The successful candidate will work 19.5 hours per week on a 10-month appointment at the Smart Museum of Art (September through June).  The Mellon Program Coordinator will supervise this position and determine exact areas of permanent collection research, taking account of curatorial needs as well as the internship recipient’s own areas of expertise.

Stipend

The successful candidate will receive $14,000 for a 10-month, 19.5 hrs/wk appointment.

Eligibility

Candidates must be advanced graduate students at the University of Chicago in good standing in their department, ideally in the late stages of the dissertation.  Students in other circumstances will be considered, but must at a minimum have finished their coursework and passed their preliminary examinations.

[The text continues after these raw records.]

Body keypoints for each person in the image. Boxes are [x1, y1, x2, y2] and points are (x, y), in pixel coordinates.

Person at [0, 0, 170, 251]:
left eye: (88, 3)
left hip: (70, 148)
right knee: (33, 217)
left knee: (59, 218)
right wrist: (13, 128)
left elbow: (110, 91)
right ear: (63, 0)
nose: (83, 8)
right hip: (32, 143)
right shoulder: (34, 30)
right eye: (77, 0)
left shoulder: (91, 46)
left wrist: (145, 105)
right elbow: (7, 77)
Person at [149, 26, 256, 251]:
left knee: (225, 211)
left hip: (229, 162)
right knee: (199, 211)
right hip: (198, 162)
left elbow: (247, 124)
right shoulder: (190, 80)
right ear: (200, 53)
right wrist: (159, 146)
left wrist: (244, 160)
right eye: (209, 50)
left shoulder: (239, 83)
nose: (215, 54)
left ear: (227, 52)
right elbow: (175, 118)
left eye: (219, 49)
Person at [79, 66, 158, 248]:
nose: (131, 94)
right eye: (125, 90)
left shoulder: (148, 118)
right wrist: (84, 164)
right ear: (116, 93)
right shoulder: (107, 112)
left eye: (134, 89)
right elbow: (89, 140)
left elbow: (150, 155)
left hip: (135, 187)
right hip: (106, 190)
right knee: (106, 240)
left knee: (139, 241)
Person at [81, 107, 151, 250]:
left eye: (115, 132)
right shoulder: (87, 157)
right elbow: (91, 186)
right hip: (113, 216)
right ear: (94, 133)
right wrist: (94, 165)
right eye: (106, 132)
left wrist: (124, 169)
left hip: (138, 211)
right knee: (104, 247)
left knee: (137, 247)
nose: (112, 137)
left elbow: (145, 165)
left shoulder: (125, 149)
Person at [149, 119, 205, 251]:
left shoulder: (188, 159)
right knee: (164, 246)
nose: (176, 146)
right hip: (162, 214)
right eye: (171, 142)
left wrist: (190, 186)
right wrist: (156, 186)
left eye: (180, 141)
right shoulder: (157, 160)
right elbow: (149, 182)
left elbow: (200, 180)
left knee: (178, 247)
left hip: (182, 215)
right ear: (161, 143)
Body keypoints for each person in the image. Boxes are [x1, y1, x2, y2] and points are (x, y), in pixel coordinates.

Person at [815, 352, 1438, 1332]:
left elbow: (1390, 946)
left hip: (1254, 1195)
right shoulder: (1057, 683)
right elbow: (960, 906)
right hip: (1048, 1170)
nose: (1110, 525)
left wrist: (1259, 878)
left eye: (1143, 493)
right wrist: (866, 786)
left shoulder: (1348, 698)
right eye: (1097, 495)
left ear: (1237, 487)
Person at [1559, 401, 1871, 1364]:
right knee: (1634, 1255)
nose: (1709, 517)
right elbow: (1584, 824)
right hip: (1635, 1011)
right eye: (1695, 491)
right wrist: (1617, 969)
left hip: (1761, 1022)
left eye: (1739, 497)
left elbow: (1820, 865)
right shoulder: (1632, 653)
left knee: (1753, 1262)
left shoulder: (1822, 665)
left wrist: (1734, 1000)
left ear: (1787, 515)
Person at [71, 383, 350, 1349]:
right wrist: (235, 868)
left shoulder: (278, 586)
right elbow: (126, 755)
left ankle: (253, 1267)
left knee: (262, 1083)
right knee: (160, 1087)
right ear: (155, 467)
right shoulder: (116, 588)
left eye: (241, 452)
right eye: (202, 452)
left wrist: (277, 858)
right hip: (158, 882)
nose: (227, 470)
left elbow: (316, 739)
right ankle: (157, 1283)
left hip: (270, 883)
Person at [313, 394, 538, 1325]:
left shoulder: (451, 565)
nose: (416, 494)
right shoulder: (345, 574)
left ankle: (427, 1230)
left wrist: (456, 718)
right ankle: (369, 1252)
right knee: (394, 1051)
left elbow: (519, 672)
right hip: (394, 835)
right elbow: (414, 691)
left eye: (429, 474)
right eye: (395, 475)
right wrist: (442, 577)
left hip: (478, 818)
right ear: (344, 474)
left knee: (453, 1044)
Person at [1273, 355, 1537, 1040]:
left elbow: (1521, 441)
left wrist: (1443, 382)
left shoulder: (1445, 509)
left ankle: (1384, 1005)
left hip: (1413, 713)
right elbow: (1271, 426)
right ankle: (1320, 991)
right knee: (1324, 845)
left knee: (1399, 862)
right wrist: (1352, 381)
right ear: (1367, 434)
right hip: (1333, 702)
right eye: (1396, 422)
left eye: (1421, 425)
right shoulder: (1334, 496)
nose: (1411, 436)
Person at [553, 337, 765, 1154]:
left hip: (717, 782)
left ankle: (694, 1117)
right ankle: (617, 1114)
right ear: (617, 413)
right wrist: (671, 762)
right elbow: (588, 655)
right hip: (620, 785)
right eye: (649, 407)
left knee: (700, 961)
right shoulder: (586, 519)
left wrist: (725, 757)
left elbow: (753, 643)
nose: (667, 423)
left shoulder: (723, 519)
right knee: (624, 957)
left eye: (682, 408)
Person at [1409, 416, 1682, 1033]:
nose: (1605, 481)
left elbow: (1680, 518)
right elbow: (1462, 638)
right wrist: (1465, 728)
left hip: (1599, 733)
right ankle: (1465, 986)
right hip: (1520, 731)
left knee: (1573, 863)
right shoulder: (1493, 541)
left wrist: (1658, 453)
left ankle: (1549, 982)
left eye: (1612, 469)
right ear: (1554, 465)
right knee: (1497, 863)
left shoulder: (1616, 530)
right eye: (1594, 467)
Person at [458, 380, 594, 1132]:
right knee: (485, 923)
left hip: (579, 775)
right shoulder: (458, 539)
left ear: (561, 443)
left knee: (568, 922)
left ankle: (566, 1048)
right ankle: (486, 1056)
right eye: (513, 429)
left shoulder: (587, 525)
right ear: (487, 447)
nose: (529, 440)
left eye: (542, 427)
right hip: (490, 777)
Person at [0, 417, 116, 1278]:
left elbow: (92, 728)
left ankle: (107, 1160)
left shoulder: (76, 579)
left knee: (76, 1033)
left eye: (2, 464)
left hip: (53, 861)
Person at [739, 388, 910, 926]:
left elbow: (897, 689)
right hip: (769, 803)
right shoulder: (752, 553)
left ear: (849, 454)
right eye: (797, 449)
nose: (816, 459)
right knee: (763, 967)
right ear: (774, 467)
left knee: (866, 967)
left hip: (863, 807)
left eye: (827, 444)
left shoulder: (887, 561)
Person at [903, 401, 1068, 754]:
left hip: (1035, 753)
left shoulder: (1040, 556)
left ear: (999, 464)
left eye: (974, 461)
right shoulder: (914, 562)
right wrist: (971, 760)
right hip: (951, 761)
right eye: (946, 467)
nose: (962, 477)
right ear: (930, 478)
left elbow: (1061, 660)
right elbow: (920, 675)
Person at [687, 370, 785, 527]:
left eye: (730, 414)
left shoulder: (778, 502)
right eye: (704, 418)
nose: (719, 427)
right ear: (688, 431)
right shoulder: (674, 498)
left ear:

The successful candidate will focus on one of the following three areas of the Smart Museum collection, based on his or her areas of expertise:

Asian (all periods)

Old Master European (Renaissance – 1900)

Modern American and European (1850 – 1960)

Candidates who apply to work on Asian Art must be proficient in Japanese, Korean or Chinese. They do not have to be art historians. However, candidates who apply to work on Old Master or Modern Art must have a strong knowledge of art history, including research sources and methods. Previous museum experience is not required, but students with previous museum experience are also encouraged to apply.

Excellent research and writing skills are required.  Excellent oral communication needed and ability to work collaboratively as well as to work independently on research.  Strong computer skills needed.